## Data listing
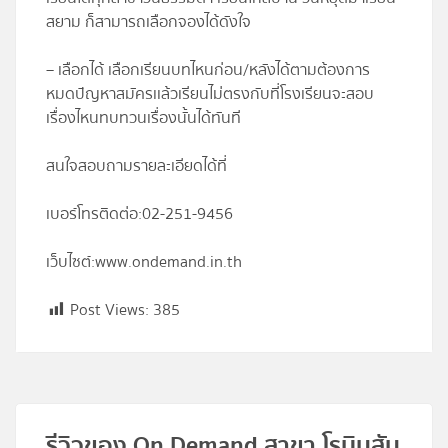
สยาม ก็สามารถเลือกจองได้ดังใจ
– เลือกได้ เลือกเรียนบทไหนก่อน/หลังได้ตามต้องการ
หมดปัญหาสมัครเเล้วเรียนไม่ตรงกับที่โรงเรียนจะสอบ
เรื่องไหนทบทวนเรื่องนั้นได้ทันที
สนใจสอบถามรายละเอียดได้ที่
เบอร์โทรติดต่อ:
02-251-9456
เว็บไซต์:
www.ondemand.in.th
Post Views:
385
รีวิวของ On Demand สาขา โรบินสัน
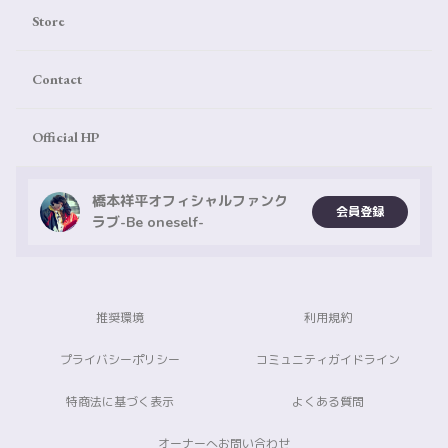
Store
Contact
Official HP
橋本祥平オフィシャルファンク
会員登録
ラブ-Be oneself-
推奨環境
利用規約
プライバシーポリシー
コミュニティガイドライン
特商法に基づく表示
よくある質問
オーナーへお問い合わせ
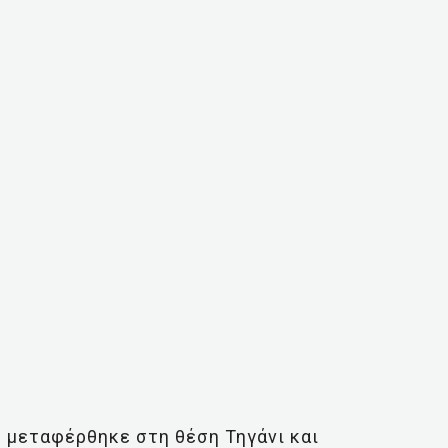
ς μεταφέρθηκε στη θέση Τηγάνι και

## To-do item
Copy out the text of all the entries above line for line, leaving the pictures out of your answer.

## Response to this exercise
สยาม ก็สามารถเลือกจองได้ดังใจ
– เลือกได้ เลือกเรียนบทไหนก่อน/หลังได้ตามต้องการ
หมดปัญหาสมัครเเล้วเรียนไม่ตรงกับที่โรงเรียนจะสอบ
เรื่องไหนทบทวนเรื่องนั้นได้ทันที
สนใจสอบถามรายละเอียดได้ที่
เบอร์โทรติดต่อ:
02-251-9456
เว็บไซต์:
www.ondemand.in.th
Post Views:
385
รีวิวของ On Demand สาขา โรบินสัน
Store
Contact
Official HP
橋本祥平オフィシャルファンク
会員登録
ラブ-Be oneself-
推奨環境
利用規約
プライバシーポリシー
コミュニティガイドライン
特商法に基づく表示
よくある質問
オーナーへお問い合わせ
ς μεταφέρθηκε στη θέση Τηγάνι και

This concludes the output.